Теперь следует остановиться на
другом, не менее важном аспекте институционализации рентного дохода. Речь пойдет о механизмах изъятия рентного
дохода в пользу общества. В связи с этим хотелось бы обратить внимание читателя на практическую разрешимость
исходного балансового равенства:
С - З = Р + П ,
где С — стоимость произведенного продукта,
а З — затраты. Эти величины легко исчисляются. Но вот в правой части этого соотношения стоят величины, исчисление
которых представляет принципиальные трудности.
Р — это рента, то есть то, что не заработано
трудом и капиталом, а предоставлено Природой. Поэтому рента — это некоторый элемент общего достояния общества и не может
включаться в прибыль (П). Она должна изыматься и использоваться по тем или иным узаконенным правилам для нужд общества в
целом. Но как выделить рентную составляющую из приведенной в левой части указанного равенства? Иначе говоря, как разделить
указанную разность на две составляющие, одна из которых есть прибыль производителя и принадлежит только ему, а вторая —
рента, принадлежащая обществу в целом?
Эту проблему мы подробно обсуждали с академиком
Н. Моисеевым в последние годы его жизни. Не будучи экономистом, он высказал ряд глубоких экономических соображений о
возможности использования рыночных механизмов для оценки рентного дохода. Мы пришли с ним к выводу, что ответ на поставленный
вопрос по-настоящему сложен, ибо его нет в классических трудах по политической экономии и в широко известной специалистам
теории оптимального управления. Науке еще предстоит разработать соответствующую
теорию И в этом
может оказаться полезным использование некоторых идей естествознания и теории динамических саморазвивающихся
систем.
Основным (а может быть, и единственным)
механизмом самоорганизации любой сложной системы является рынок, то есть некоторая системная совокупность
конкурирующих взаимодействий, причем конкурирующих по самым различным критериям. Классический рынок, который
изучали Смит, Рикардо и множество других экономистов, является лишь частным случаем обобщенной системы взаимодействий,
называемой нами рынком. Замечу, что механизмы рынка чаще всего связаны с той или иной конфликтной ситуацией,
при которой агенты оперируют с разного типа критериями, но имеют и некоторые общие критерии или цели.

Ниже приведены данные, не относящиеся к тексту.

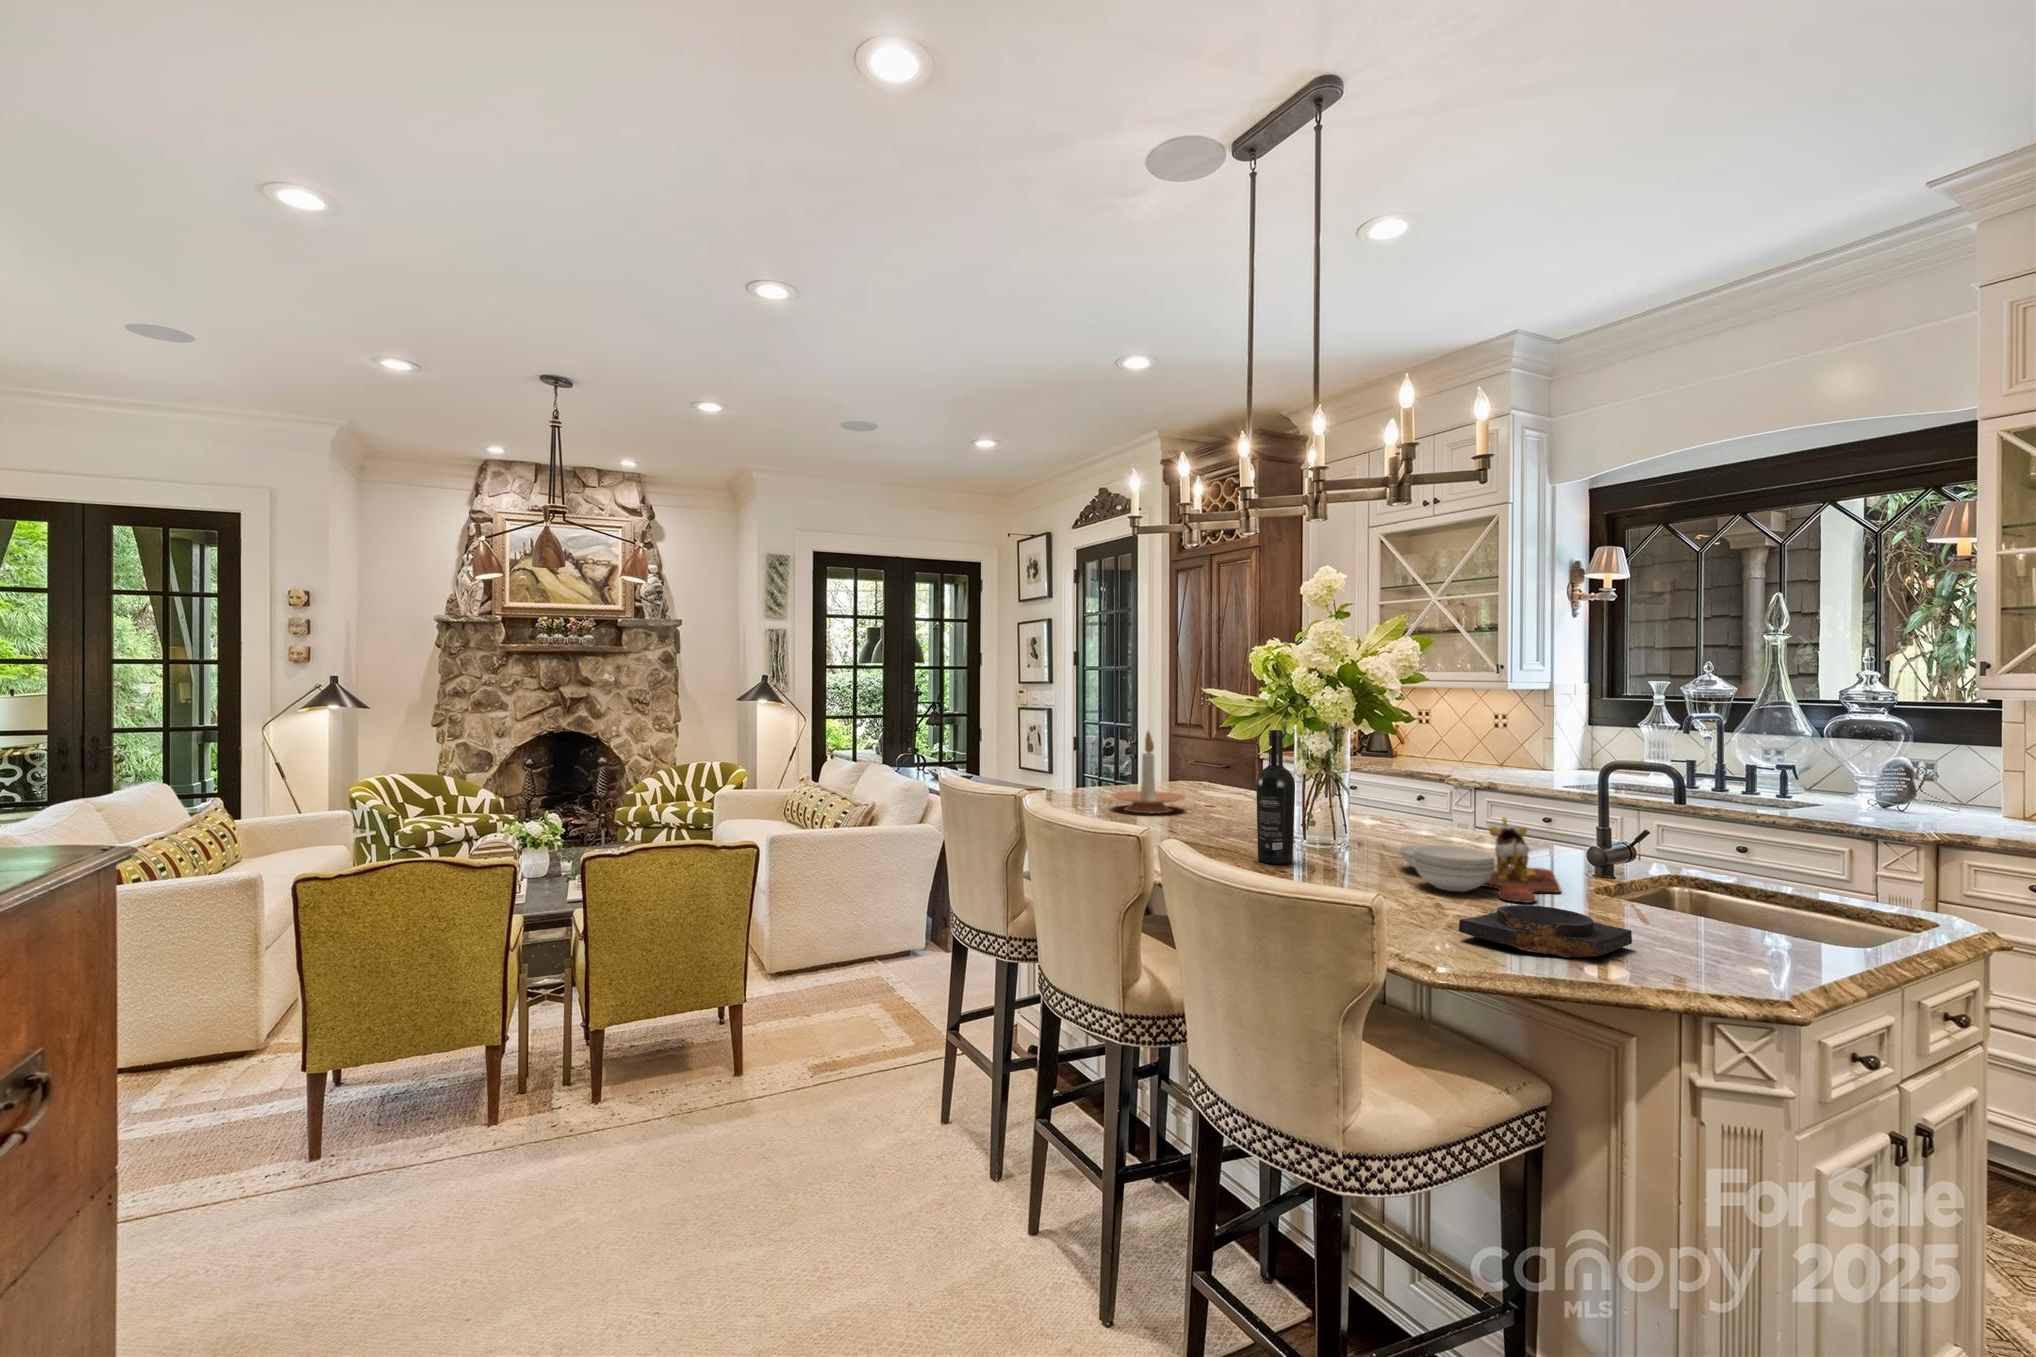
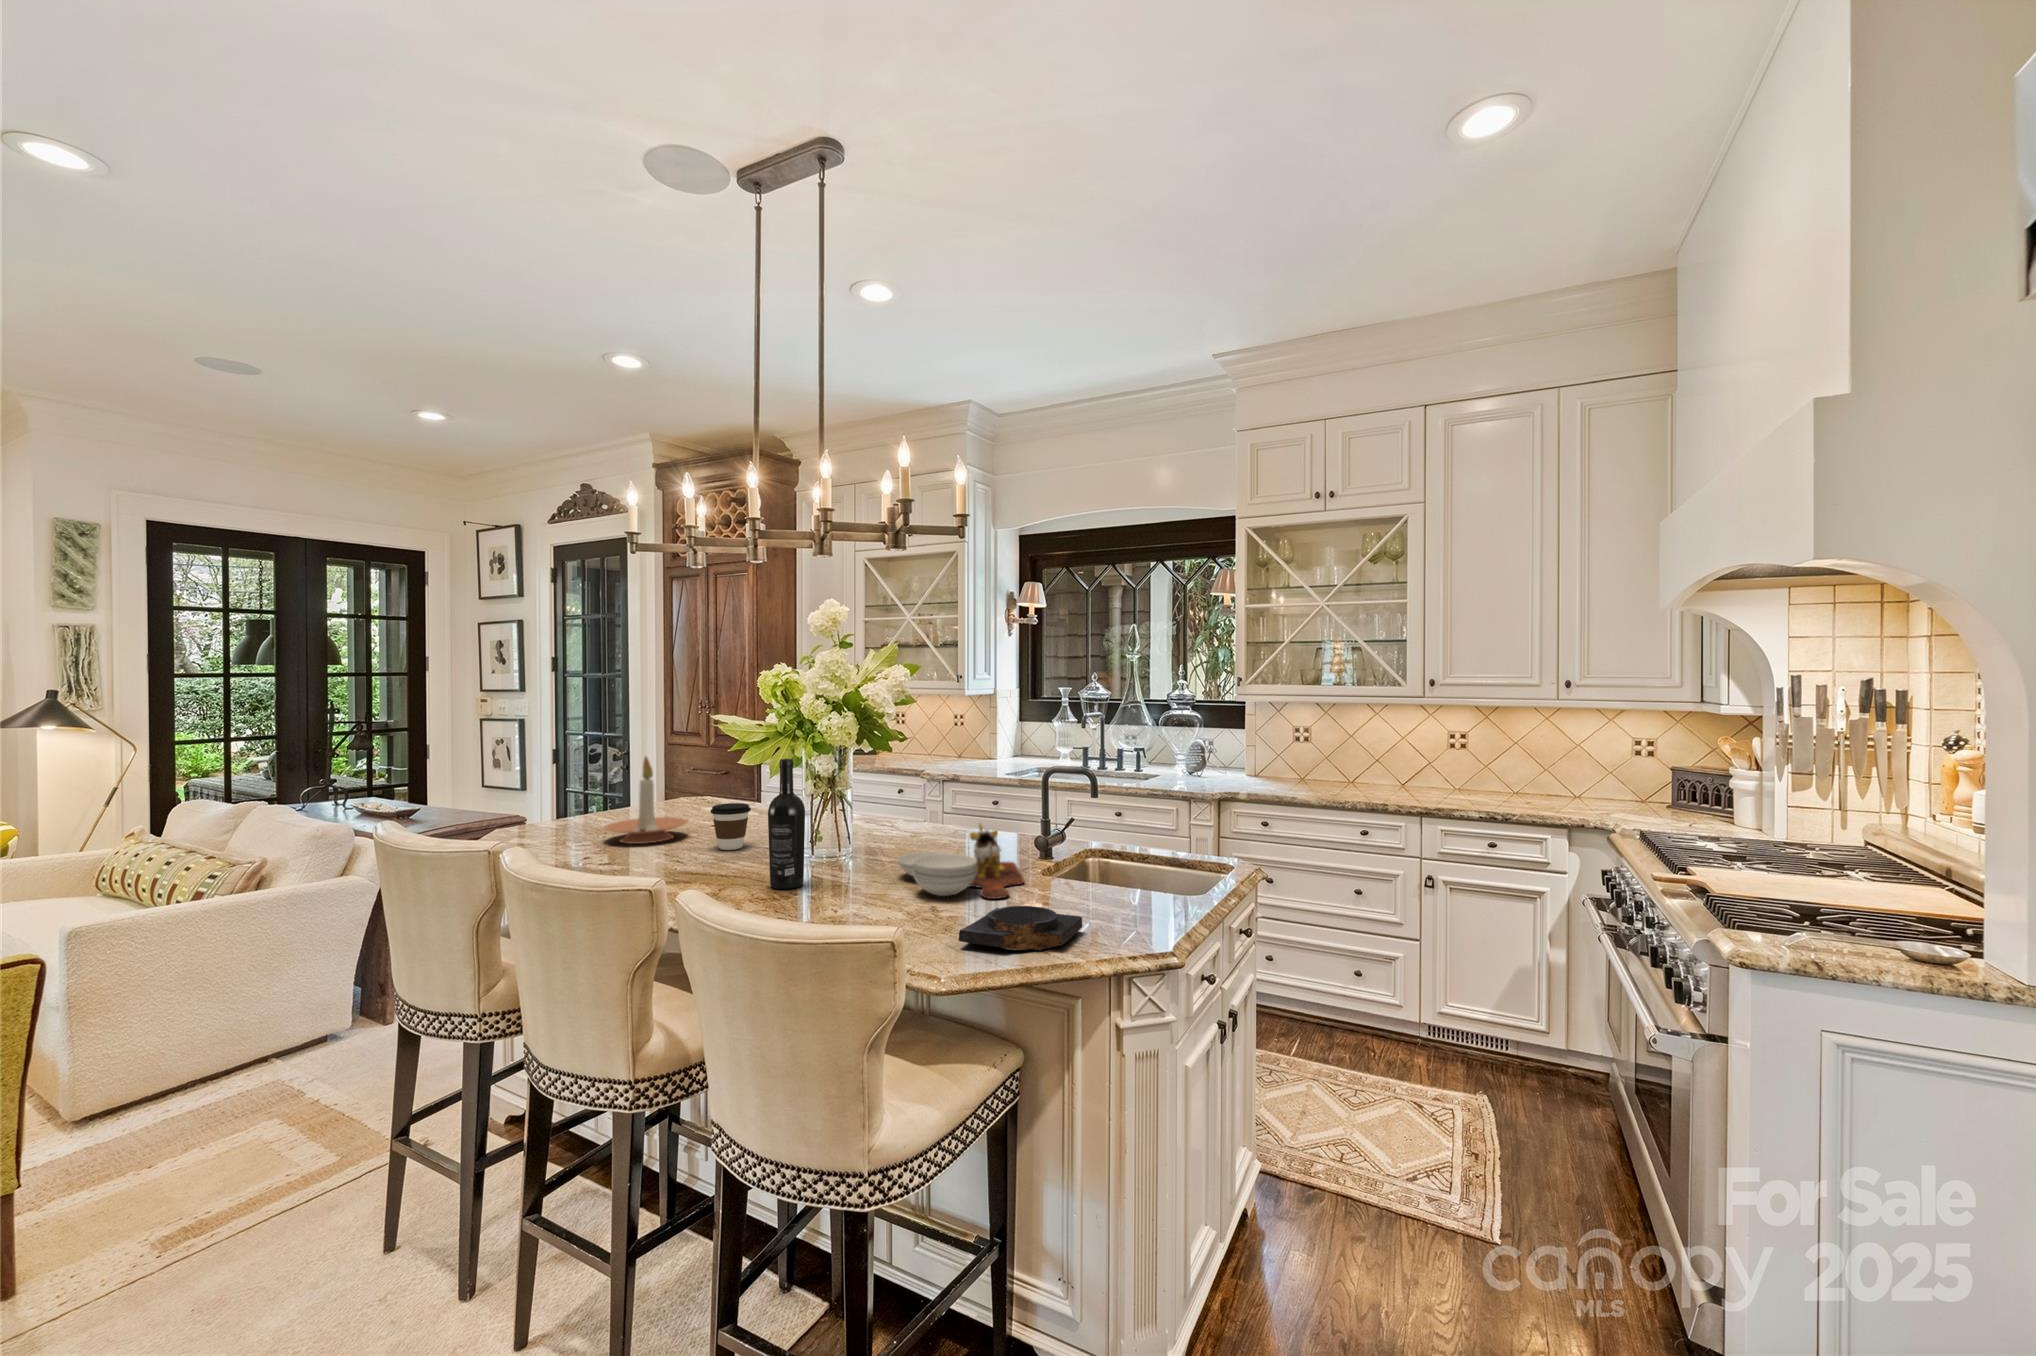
coffee cup: none [1205,780,1245,826] -> present [711,803,751,850]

Поэтому всякий раз, когда ответ на тот или
иной вопрос не может быть получен с помощью того или иного логического алгоритма, из некоторой системы начальных
аксиом мы вынуждены конструировать тот или иной алгоритм конфликтного, то есть «рыночного» типа. Каждая такая
конструкция вряд ли может быть единственно возможной. И одна из причин подобной неоднозначности состоит в том,
что нам неизвестна полная система критериев, которые определяют отбор.
Вот почему проблема выделения рентной
составляющей из разности (С — З) вряд ли имеет стандартное решение, годное для всех случаев производственной
деятельности, в которой задействован природный ресурс.

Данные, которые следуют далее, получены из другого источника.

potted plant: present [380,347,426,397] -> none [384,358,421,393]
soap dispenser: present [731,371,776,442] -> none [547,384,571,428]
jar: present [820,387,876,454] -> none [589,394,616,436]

В некоторых простейших ситуациях выделение
ренты может быть осуществлено через механизм концессии или аренды с соответствующим тендером, то есть механизмом
рыночного типа.
Предположим, например, что открыто некое
новое месторождение полезных ископаемых. Тогда государство объявляет торги. Арендная плата, которая установится в
результате этих торгов, и будет рентой, поступающей в доход всему обществу.
Таким образом, общественная собственность
на природные ресурсы не отрицает, а, наоборот, предполагает использование рыночных инструментов ее изъятия
(см. Д. С. Львов, В. Г. Гребенников, Е. В. Устюжанина. Концепция национального имущества. — «Вопросы экономики», 2001, № 7) .
При этом мы исходим из того, что любой чиновник во власти — плохой предприниматель. В основе предпринимательской деятельности
лежит поиск новых решений, новых технологий, новых рынков сбыта и т. д. А новые решения — это риск. Совмещение чиновничьих
обязанностей с предпринимательскими возможностями ведет либо к стократным перестраховкам, при которых любое решение принимается
при помощи неимоверно растянутых во времени бюрократических процедур, либо к коррупции.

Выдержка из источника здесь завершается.